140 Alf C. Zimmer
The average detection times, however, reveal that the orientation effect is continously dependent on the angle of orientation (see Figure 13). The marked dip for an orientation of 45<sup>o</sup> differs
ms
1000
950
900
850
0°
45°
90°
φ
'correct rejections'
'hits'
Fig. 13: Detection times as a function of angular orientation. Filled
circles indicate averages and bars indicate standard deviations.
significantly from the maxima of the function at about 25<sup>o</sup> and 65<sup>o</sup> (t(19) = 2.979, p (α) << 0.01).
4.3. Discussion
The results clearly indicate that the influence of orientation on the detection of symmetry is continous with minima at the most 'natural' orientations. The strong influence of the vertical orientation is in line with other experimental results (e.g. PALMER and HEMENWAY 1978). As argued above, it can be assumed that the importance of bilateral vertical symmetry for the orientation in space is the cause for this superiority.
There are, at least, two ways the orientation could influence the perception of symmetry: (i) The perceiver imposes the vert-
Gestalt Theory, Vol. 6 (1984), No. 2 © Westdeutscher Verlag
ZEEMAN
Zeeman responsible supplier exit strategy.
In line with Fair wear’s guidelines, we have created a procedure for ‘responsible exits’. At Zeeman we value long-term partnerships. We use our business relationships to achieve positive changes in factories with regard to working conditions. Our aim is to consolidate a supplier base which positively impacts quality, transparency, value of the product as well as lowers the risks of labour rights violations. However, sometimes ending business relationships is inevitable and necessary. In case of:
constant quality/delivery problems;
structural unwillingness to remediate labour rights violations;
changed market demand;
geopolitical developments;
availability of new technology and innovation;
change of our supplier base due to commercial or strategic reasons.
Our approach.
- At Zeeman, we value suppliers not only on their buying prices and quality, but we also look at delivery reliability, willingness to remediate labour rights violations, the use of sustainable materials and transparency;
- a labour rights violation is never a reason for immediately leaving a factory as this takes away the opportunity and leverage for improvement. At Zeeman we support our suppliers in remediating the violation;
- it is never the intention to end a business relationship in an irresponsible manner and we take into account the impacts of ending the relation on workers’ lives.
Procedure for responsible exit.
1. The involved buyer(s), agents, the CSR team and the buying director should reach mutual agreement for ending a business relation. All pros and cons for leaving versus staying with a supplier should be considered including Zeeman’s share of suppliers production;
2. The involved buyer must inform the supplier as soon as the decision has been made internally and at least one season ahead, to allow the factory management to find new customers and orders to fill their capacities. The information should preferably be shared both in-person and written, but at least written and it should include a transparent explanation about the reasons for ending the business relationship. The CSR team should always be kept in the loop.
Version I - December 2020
---
▶ **WHAT TO DO**:
All lines that contain the word "team" must be copied from the records above.

▶ **OUTPUT OF THE TASK**:
1. The involved buyer(s), agents, the CSR team and the buying director should reach mutual agreement for ending a business relation. All pros and cons for leaving versus staying with a supplier should be considered including Zeeman’s share of suppliers production;
2. The involved buyer must inform the supplier as soon as the decision has been made internally and at least one season ahead, to allow the factory management to find new customers and orders to fill their capacities. The information should preferably be shared both in-person and written, but at least written and it should include a transparent explanation about the reasons for ending the business relationship. The CSR team should always be kept in the loop.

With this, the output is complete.